Akupun dengan senang hati menjaga adikku di kamarnya. Saat ia terbaring, ia menunjukkan
sebuah poster. Di dalamnya berisi pengumuman untuk seleksi bakat bakat muda sebagai masa depan
timnas Indonesia nanti, namun aku melihat jadwal yang tertera dalam poster itu seleksinya akan dimulai
setengah jam lagi. Kebetulan seleksinya dilaksanakan di lapangan yang ada di kampung.

“Bang Ican kalau mau pergi,pergi aja bang. Aku bisa kok tinggal sendirian, kejar mimpi abang untuk jadi
seperti idola abang. Buat aku, bapak, dan ibu bangga bangga!” ucap adikku.

Aku yang penuh semangat kemudian bersiap-siap kemudian pamit meninggalkan adikku
sendirian di rumah. Aku pergi ke Lapangan berjalan kaki dengan membawa bola kesayanganku.
Sesampainya di lapangan aku langsung mendaftarkan diri kemudian mengikuti seleksi tersebut. Aku bisa
dibilang salah satu yang paling menonjol saat seleksi dan benar saja, aku mendapatkan sertifikat lolos
seleksi. Akupun sangat senang dan akan akan segera pulang kerumah untuk menunjukkan sertifikat itu
kepada adikku.

Sesampainya di rumah, aku melihat bapak dan ibu sudah menunggu di depan rumah. Dengan
penuh rasa senang aku pun menghampiri mereka, tetapi raut wajah ibu yang terlihat sedih membuatku
terdiam ketika berada di dekat mereka

“Kemana saja kau ini, kau lebih mementingkan bola mu itu dibanding nyawa adikmu?” ucap bapak
dengan penuh emosi.

Aku cuma bisa menangis setelah melihat adikku sudah meninggal. Aku yang tadinya penuh rasa
senang dan semangat menggebu-gebu untuk menunjukkan sertifikat seketika tertunduk meratapi
kenyataan bahwa adikku sudah tiada.

“Makanlah kau bola itu!” kata bapak sambal melemparkan bola kepadaku.

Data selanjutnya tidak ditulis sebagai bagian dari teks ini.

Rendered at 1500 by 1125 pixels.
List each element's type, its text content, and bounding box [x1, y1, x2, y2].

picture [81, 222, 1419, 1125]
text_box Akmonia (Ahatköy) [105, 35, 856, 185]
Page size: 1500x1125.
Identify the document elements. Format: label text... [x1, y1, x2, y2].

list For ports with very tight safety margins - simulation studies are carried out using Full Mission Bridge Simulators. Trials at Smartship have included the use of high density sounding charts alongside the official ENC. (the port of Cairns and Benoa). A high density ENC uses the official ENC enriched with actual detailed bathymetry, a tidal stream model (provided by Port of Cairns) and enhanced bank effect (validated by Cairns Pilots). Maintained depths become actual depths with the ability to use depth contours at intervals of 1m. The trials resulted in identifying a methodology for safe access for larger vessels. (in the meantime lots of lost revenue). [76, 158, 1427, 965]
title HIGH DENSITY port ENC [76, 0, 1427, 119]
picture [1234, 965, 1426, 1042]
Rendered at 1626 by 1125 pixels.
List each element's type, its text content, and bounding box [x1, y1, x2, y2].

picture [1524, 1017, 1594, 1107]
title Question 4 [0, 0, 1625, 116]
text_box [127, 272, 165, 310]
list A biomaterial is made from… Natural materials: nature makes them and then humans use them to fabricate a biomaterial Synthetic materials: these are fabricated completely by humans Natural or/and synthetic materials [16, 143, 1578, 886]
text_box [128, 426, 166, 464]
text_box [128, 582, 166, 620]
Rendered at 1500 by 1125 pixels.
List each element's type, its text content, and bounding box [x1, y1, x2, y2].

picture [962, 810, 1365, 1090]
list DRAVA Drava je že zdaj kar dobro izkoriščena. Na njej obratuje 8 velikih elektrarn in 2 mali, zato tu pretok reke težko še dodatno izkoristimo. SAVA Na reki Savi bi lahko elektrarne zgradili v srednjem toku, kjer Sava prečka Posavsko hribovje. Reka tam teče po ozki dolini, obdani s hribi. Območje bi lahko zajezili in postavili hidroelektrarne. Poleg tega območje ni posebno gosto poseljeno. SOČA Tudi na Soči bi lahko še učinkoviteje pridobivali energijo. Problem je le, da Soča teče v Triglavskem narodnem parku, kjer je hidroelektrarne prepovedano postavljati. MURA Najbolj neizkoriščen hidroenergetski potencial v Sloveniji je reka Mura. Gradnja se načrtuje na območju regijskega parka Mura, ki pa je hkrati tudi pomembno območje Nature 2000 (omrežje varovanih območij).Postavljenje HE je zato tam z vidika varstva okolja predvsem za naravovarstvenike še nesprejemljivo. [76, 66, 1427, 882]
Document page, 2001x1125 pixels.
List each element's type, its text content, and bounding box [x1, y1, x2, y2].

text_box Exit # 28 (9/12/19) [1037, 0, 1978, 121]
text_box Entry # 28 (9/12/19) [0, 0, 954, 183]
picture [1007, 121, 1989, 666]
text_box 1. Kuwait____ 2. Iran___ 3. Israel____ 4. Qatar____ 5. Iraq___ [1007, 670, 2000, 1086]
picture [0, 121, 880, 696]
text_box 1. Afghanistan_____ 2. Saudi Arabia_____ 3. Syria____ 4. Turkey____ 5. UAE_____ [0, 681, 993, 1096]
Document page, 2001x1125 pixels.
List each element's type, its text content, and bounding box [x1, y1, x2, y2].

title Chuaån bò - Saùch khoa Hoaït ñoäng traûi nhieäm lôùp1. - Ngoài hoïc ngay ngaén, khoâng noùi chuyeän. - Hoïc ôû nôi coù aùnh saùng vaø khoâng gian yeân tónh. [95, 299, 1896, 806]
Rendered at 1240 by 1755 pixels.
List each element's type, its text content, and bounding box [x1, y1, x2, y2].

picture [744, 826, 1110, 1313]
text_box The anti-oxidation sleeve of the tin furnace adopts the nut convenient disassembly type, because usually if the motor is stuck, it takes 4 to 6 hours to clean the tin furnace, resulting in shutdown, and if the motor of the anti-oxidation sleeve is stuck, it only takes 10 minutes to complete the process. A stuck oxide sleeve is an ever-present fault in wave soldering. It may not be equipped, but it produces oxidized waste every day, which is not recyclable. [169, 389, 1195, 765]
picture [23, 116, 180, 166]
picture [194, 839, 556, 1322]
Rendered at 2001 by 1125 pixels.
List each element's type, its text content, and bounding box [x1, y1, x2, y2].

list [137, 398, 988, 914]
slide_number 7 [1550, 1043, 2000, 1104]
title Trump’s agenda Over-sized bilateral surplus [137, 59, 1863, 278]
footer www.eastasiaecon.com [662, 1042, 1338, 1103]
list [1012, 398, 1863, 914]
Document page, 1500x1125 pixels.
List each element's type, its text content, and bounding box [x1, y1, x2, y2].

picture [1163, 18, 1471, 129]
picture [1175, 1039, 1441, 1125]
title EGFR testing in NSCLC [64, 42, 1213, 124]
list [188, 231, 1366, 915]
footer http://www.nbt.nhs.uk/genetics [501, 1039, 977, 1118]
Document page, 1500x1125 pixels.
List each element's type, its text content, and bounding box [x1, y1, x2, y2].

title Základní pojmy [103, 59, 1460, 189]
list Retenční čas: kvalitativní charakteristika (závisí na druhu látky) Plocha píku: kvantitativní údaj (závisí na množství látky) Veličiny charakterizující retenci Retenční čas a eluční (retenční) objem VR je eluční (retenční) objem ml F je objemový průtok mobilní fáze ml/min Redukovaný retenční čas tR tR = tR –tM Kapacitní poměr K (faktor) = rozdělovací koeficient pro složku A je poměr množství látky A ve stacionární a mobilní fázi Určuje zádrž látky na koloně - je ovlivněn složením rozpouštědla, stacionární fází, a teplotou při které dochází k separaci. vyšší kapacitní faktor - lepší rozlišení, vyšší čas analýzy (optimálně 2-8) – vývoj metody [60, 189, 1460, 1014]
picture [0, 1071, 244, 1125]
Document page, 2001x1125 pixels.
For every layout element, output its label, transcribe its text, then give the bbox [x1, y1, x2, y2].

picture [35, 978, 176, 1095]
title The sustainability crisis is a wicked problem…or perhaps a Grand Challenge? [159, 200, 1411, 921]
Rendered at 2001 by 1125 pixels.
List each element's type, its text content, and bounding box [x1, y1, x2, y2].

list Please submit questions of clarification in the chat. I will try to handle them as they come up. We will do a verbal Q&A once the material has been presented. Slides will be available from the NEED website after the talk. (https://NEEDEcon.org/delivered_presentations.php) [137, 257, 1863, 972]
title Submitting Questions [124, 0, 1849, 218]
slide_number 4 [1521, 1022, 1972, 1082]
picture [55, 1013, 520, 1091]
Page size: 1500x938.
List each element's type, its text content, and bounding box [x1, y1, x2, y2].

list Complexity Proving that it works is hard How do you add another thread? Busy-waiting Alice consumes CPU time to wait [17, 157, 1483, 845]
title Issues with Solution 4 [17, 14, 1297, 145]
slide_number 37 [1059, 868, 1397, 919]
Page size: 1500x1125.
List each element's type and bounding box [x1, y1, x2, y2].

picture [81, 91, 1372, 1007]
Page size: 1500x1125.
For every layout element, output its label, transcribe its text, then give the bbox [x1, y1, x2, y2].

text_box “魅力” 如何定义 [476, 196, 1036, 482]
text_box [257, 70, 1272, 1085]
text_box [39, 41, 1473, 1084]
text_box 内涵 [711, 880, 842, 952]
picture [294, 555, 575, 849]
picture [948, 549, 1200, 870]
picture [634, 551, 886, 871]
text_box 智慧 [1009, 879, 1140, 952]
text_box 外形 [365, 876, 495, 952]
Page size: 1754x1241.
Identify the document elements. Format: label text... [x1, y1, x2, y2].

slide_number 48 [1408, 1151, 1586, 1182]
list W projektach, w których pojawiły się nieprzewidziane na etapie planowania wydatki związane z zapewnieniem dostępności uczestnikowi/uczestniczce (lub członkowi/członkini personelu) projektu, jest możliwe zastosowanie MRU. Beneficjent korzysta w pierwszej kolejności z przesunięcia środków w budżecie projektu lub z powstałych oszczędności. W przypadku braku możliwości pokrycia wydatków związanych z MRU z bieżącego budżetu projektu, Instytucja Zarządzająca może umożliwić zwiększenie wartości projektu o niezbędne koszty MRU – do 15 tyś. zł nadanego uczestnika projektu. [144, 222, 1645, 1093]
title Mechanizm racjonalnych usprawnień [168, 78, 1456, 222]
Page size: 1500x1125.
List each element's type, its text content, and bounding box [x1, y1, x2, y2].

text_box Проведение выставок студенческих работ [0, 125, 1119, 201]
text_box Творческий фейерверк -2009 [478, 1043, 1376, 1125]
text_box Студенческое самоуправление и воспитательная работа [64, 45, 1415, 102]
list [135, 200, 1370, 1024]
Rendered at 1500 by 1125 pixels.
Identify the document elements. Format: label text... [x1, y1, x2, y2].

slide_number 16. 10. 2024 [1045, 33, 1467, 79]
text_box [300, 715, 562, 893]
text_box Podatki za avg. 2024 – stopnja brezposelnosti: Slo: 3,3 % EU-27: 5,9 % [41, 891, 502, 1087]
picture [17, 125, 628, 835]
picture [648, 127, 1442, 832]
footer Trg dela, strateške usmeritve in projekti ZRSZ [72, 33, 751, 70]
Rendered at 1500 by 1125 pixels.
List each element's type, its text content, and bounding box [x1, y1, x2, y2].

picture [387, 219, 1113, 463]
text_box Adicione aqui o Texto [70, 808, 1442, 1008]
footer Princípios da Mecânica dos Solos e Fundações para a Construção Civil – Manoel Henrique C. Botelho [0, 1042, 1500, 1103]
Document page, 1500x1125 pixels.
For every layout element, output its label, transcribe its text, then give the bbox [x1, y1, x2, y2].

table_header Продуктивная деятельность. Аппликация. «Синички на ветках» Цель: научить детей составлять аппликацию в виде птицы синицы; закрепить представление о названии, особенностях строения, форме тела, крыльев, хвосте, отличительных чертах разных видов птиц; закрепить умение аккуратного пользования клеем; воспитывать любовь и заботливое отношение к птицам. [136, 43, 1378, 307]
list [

Sejak kejadian itu, aku masih belum bisa memaafkan diriku sendiri. Aku dengan berat hati harus
membakar sertifikat itu, aku merasa terpukul atas kepergian adikku. Sejak saat itu juga aku menendang
bola kesayanganku untuk terakhir kalinya dengan sangat kencang . Aku berjanji mulai sekarang, aku
tidak akan pernah mau bermain bahkan melihat bola lagi.